1939 Czech comedy film

Christian (Kristián) is a 1939 Czechoslovak comedy film directed by Martin Frič. The film is based on a French play by Yvan Noé.
It is in the style of American screwball comedies such as The Lady Eve and The Awful Truth.

==Plot==
Alois Novák is an uninspired clerk married to Marie, living a dull and uneventful life while yearning for excitement and adventure. Once a month, he visits the Orient Bar in disguise as a wealthy traveler named Kristian, where he seduces elegant women before leaving them heartbroken. One day, he meets Zuzana, who quickly sees through his ruse and refuses to be fooled. Determined to confront him, she begins searching for him, leading to a series of comical situations. Eventually, she finds Novák and compels him to return to reality.

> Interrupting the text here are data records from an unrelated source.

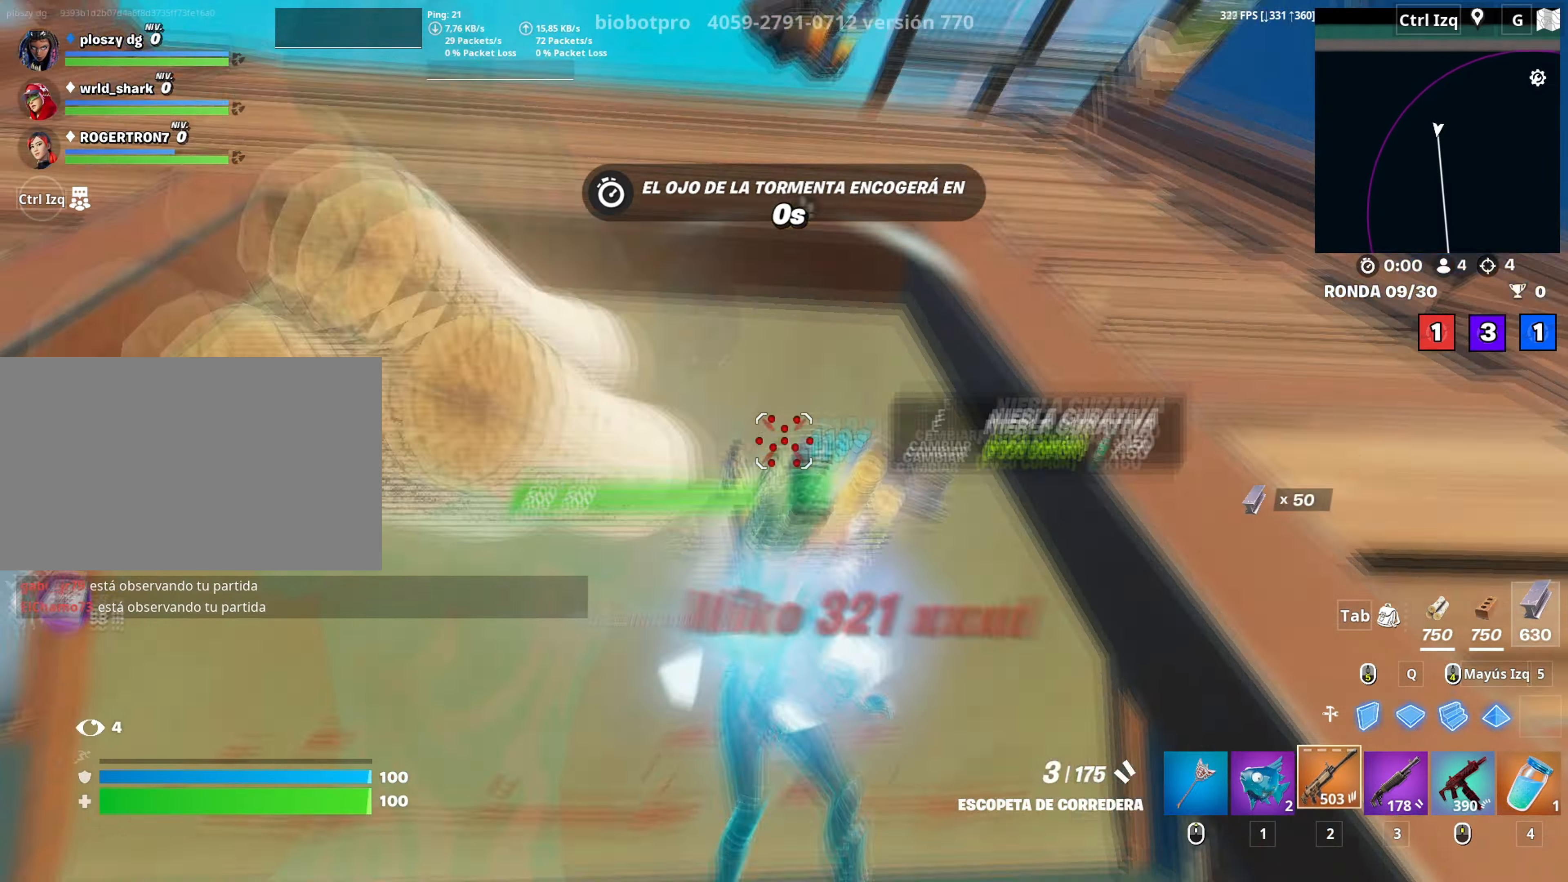
{"keys": ["space", "w"], "mouse": ["wheel"], "events": [[33, "2", "up"], [33, "mouse_left", "up"], [133, "c", "down"], [217, "a", "down"], [217, "c", "up"], [400, "a", "up"], [450, "mouse_wheel", "down"], [450, "space", "down"]]}
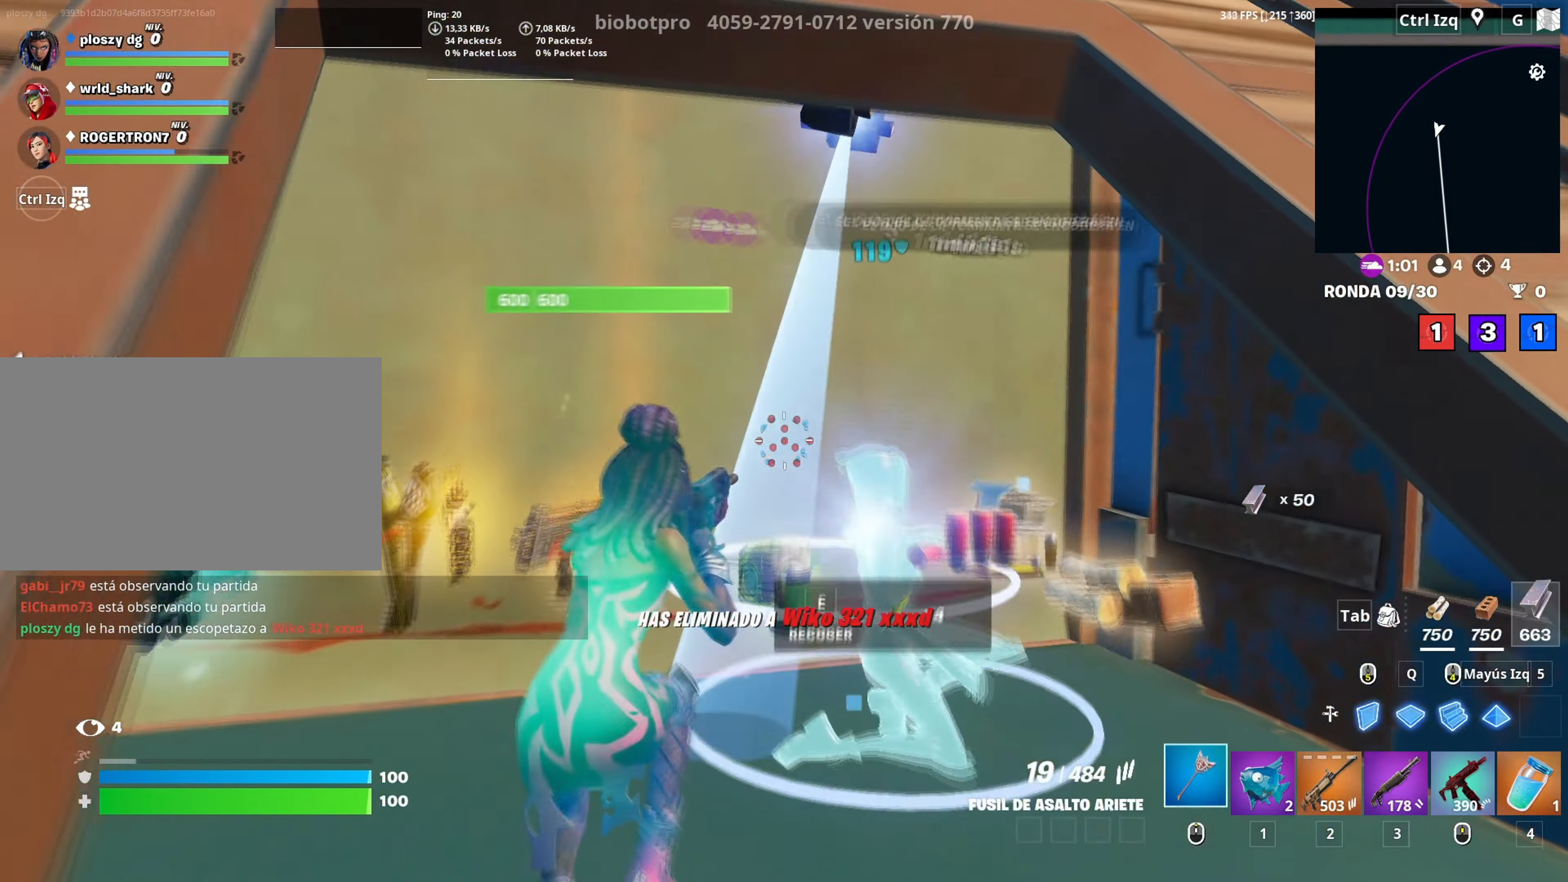
{"keys": ["e", "w"], "mouse": [], "events": [[50, "mouse_wheel", "up"], [100, "space", "up"], [233, "e", "down"], [283, "e", "up"], [433, "e", "down"]]}
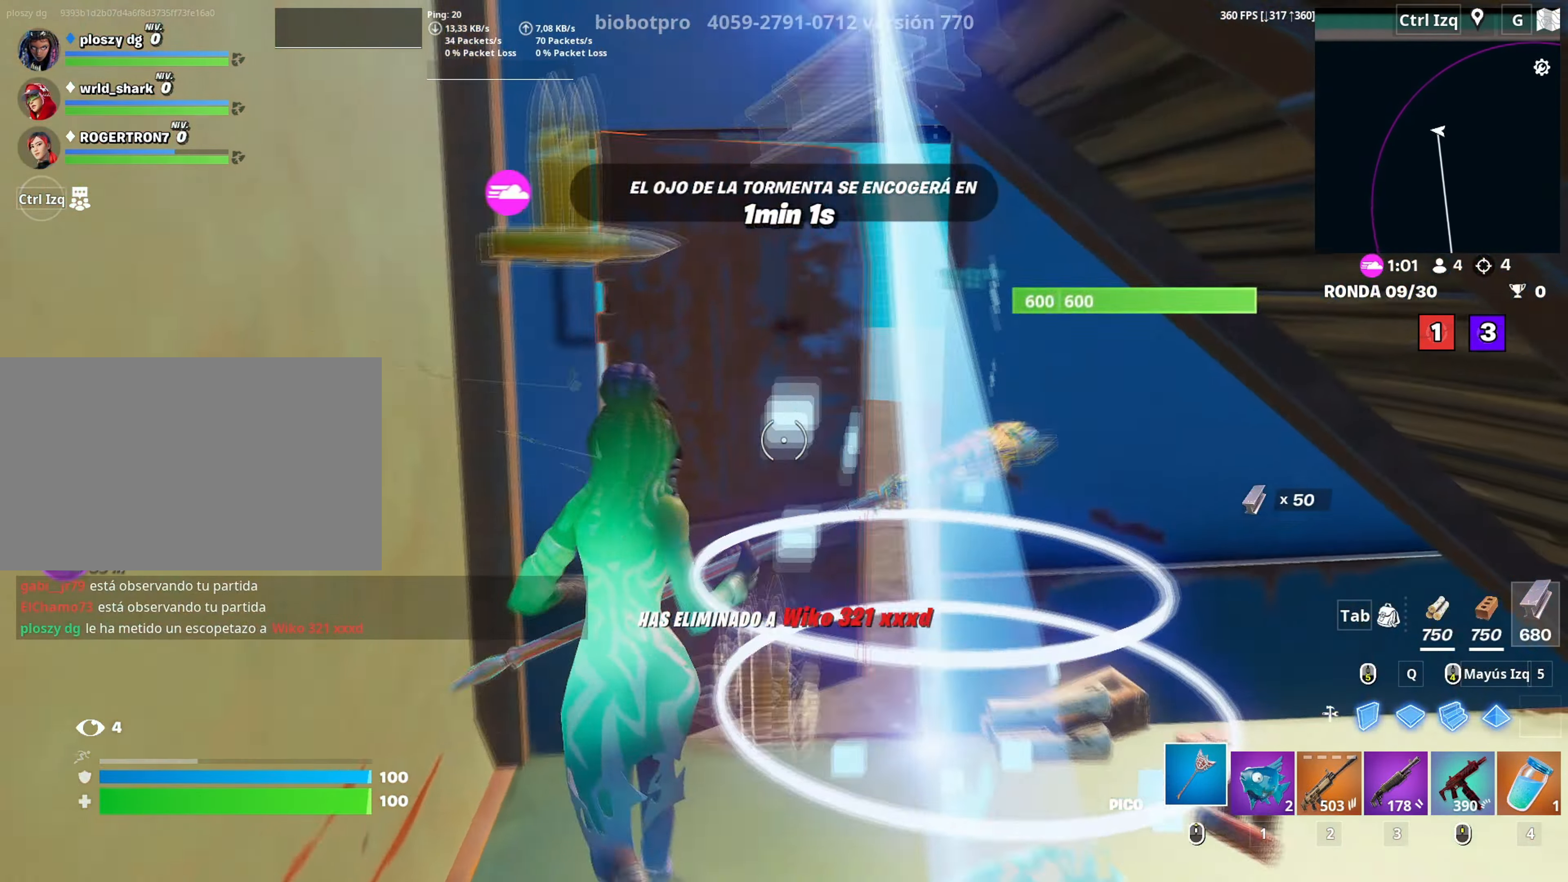
{"keys": ["d", "w"], "mouse": [], "events": [[17, "e", "up"], [150, "v", "down"], [217, "v", "up"], [350, "d", "down"]]}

In the end, Novák abandons his Kristian persona, emerging as a more confident individual and a more loving, attentive husband to his wife.

==Cast==
- Oldřich Nový as Alois Novák alias Kristián
- Nataša Gollová as Marie Nováková
- Raoul Schránil as Fred
- Bedřich Veverka as Petr
- Adina Mandlová as Fred's fiancée Zuzana Rendlová
- Jára Kohout as Travel agent Josef Novotný
- Anna Steimarová as Marie's aunt
- Jaroslav Marvan as Travel agency manager Král
- Čeněk Šlégl as Dandy with a handkerchief
- Josef Belský as Manager of the "Orient" bar
- František Paul as Waiter Robert
- Jan W. Speerger as Barman

==Production==
The film is based on a play by Yvan Noé. Shooting of the film took 23 days and cost 675,000 Kčs. The film premiered on 8 September 1939. In real life, the actresses who played Zuzana and Novák's wife were friends, and during World War II they competed for the affections of the producer Willy Söhnel.

==Release==
The film premiered on 8 September 1939. It remained in cinemas for 5 weeks. The film was re-released in theatres in 1951, but all scenes featuring Jára Kohout were cut from the film, because he emigrated in 1948.

Oldřich Nový wanted to collaborate with Martin Frič on a sequel called Christian Returns. Nový even wrote a screenplay with his wife.